[[ TEXT SEGMENT open ]]

Suddenly, effective Monday, the Justice Department under Jeff Sessions withdrawing the claim altogether that Texas had even enacted the law with a discriminatory intent. Going further in saying, “You know, we shouldn’t even really be hearing this litigation because the Texas legislature is passing another voter ID law. It’s going to cure whatever problems existed in the prior one.” As the Justice Department official said at this hearing, “It doesn’t even make sense because it’s a moving landscape, it’s a shifting landscape. It doesn’t even make sense for the courts to weigh in right now.”
Nelson: Yeah, the difference is stark. We operated in partnership with the Department of Justice in prosecuting this claim. We conferred and strategized and were all rowing in the same direction toward the enforcement of our civil rights laws. There was a significant reversal on Tuesday that we think really undermines the confidence in this Department of Justice because it is a direct retort to what the Department of Justice had been saying all along.
There are many complications with that. I mean, there are laws that potentially bar parties to litigation from switching positions midstream, and we obviously will consider whether that is what’s happening here. I think what’s most important is what it reflects in terms of the change of direction that this Department of Justice has with respect to protecting our democracy against racial discrimination in elections.

[[ TEXT SEGMENT closed ]]

WORK TO COMPLETE:
- 1) In the voter ID excerpt, what claim did the Justice Department under Jeff Sessions withdraw?
- 2) Summarize the voter ID excerpt in two sentences.
- 3) According to Nelson in the voter ID excerpt, what did Nelson's side and the Department of Justice do together? List every action.
The records after this point are separate material with no connection to the voter ID excerpt.

[[ PROVIDED RECORDS open ]]

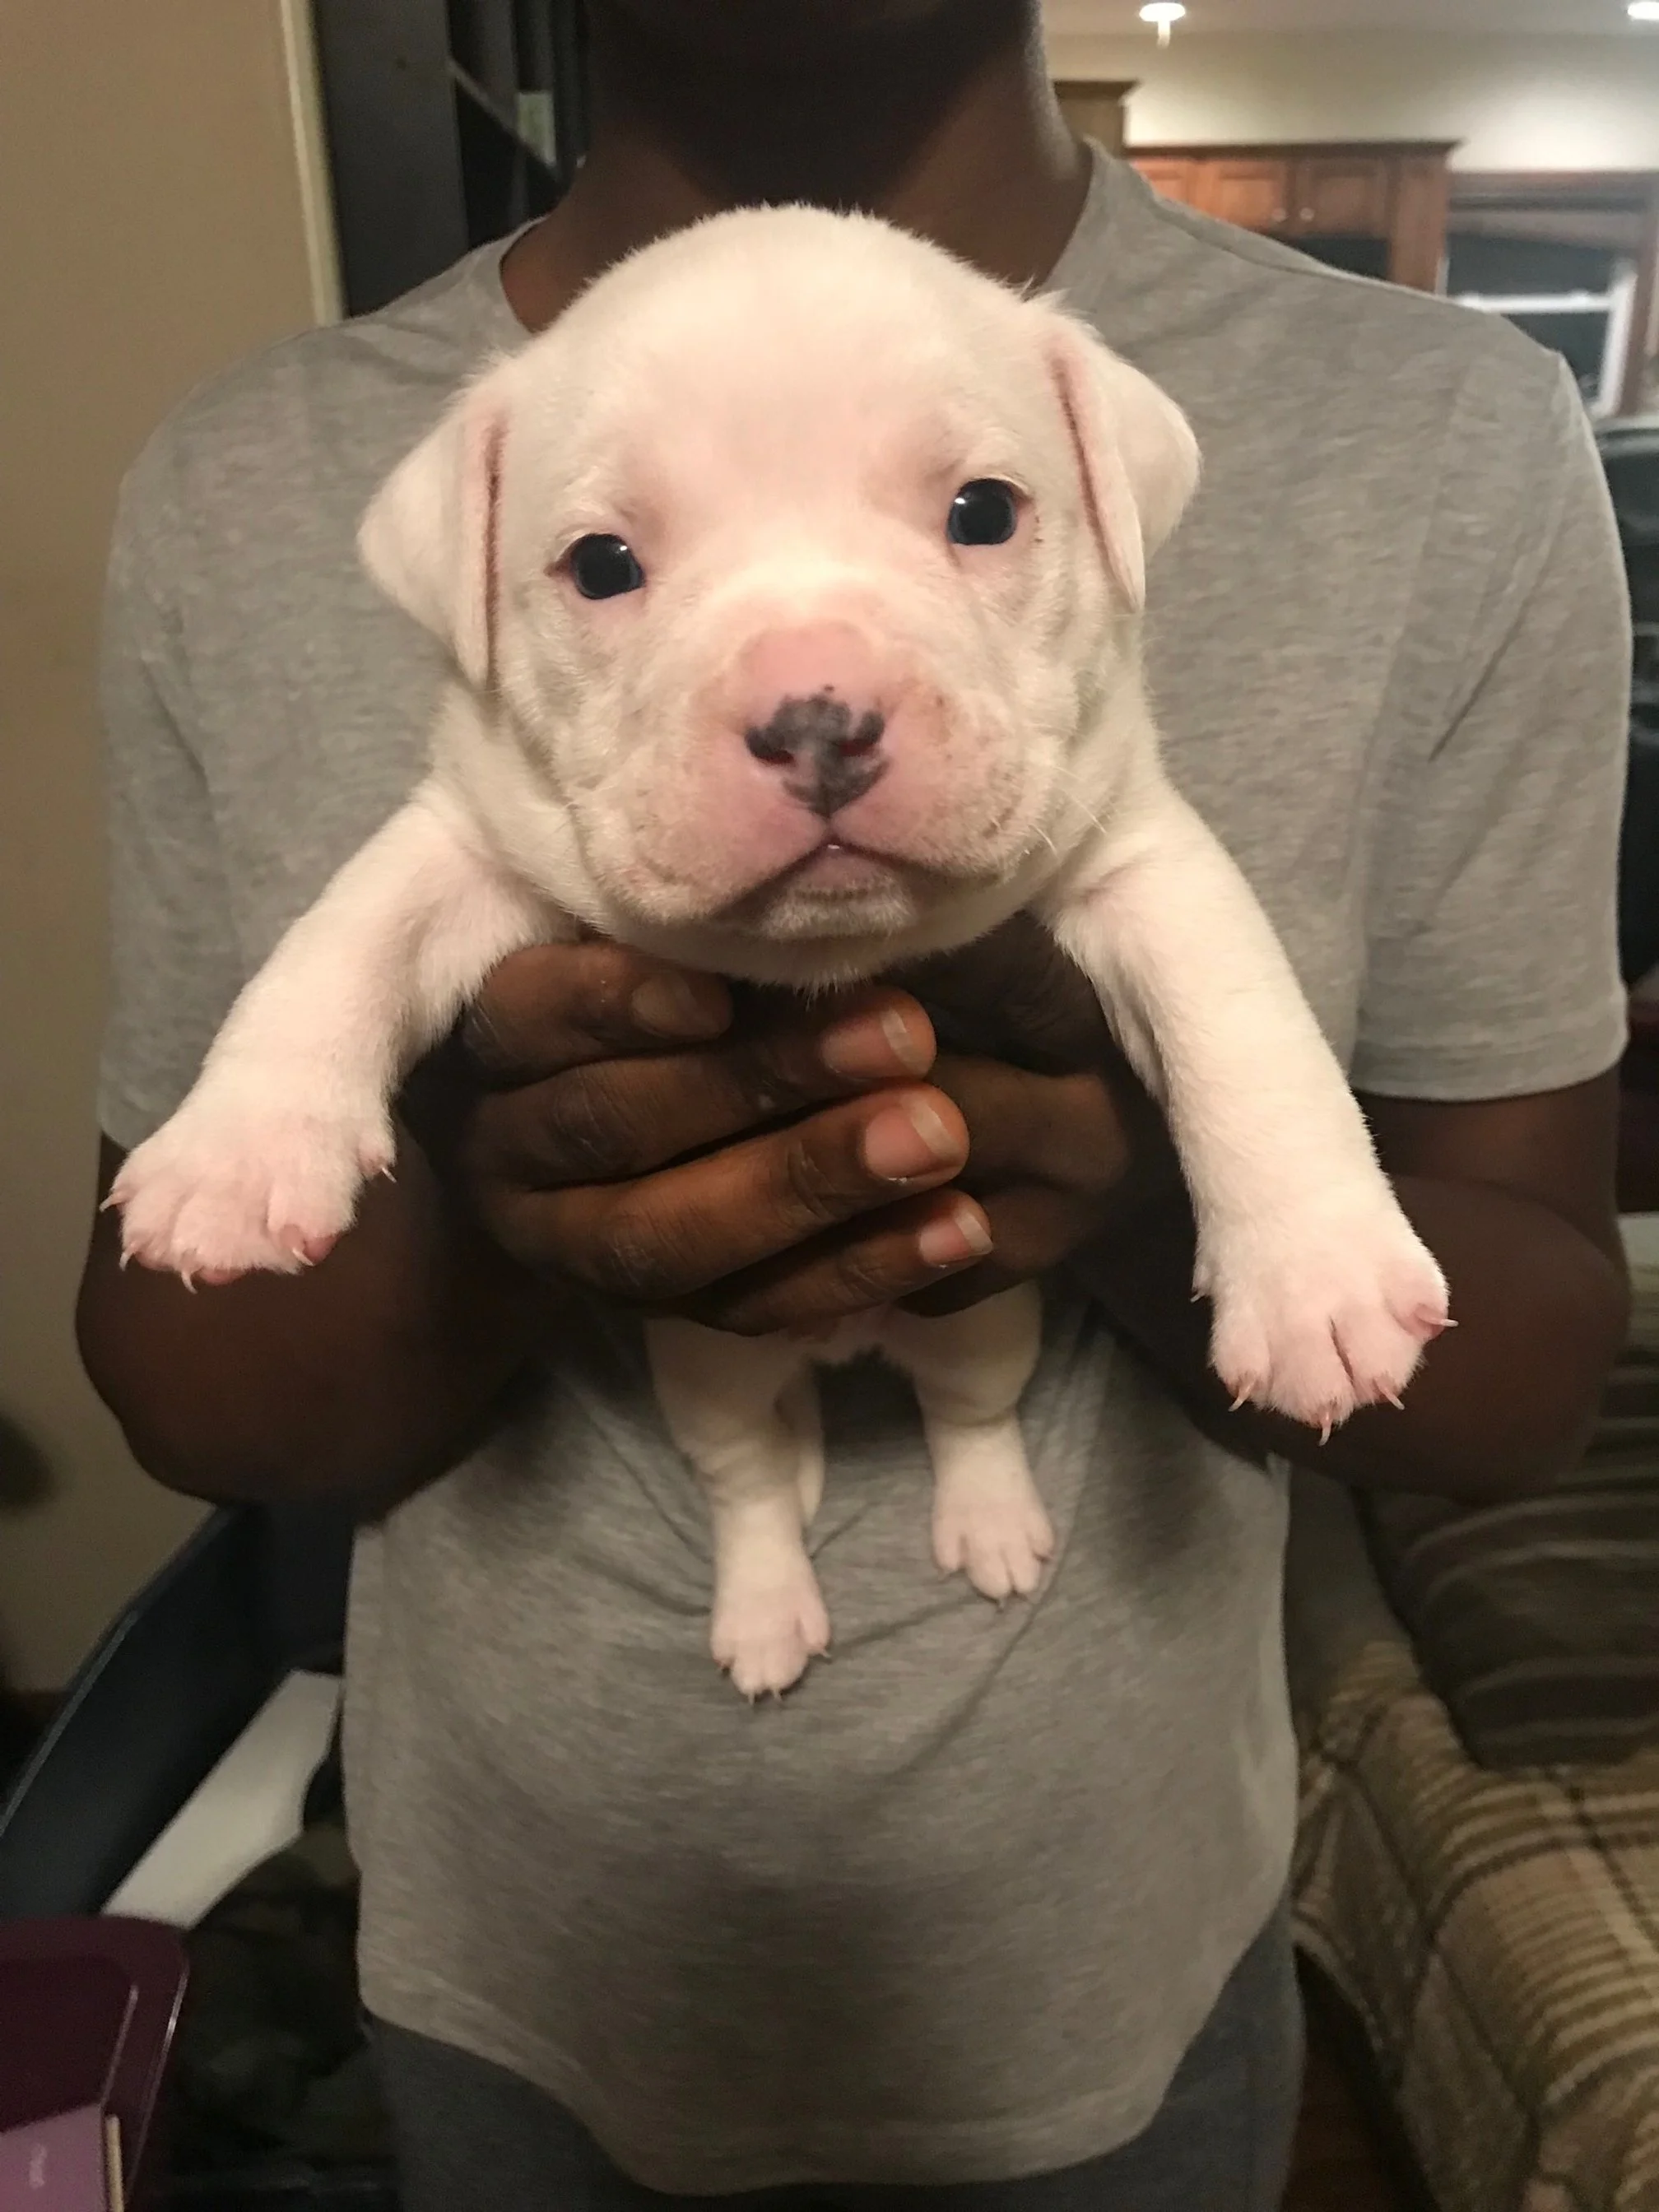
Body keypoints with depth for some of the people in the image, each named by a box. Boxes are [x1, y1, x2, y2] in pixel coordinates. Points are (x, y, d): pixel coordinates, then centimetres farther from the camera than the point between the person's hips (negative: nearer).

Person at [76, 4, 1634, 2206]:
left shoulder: (1461, 447, -15)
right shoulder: (235, 501, -13)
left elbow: (1538, 1361, -10)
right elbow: (177, 1382, -7)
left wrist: (1162, 1177, -31)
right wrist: (472, 1200, -30)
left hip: (1128, 1973, 0)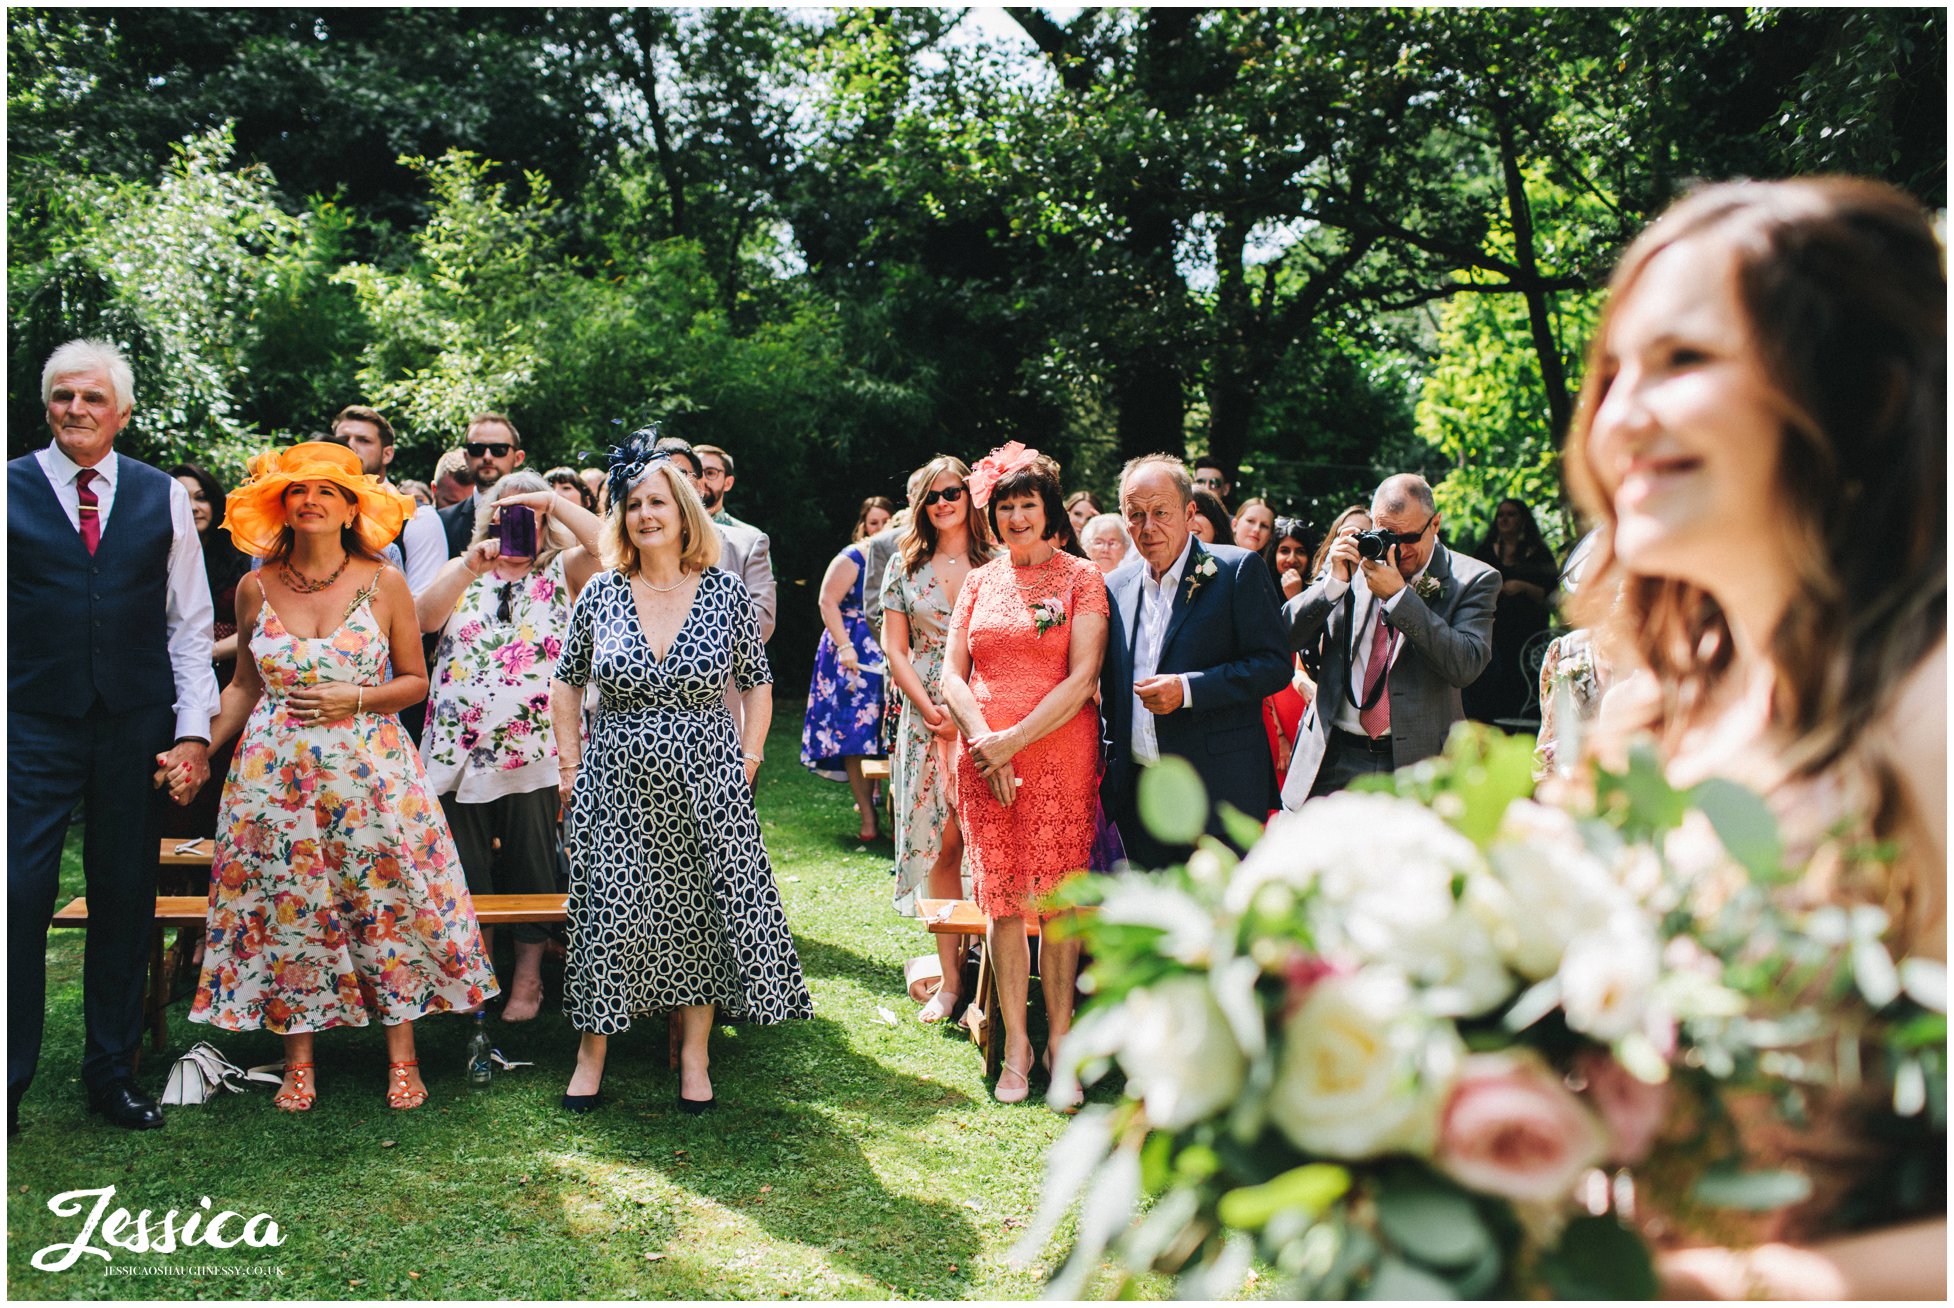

[[ PROVIDED RECORDS closed ]]

SOLUTIONS TO THE EXERCISE:
- 1) It withdrew the claim that Texas had enacted the law with a discriminatory intent.

- 2) The Justice Department under Jeff Sessions withdrew its claim that Texas enacted its voter ID law with discriminatory intent, and argued that the courts should not weigh in because the Texas legislature is passing another voter ID law. Nelson says this reversal directly contradicts what the department had been saying while working in partnership with Nelson's side, and reflects a change of direction on protecting elections against racial discrimination.

- 3)
- Operated in partnership in prosecuting the claim
- Conferred
- Strategized
- Rowed in the same direction toward enforcing civil rights laws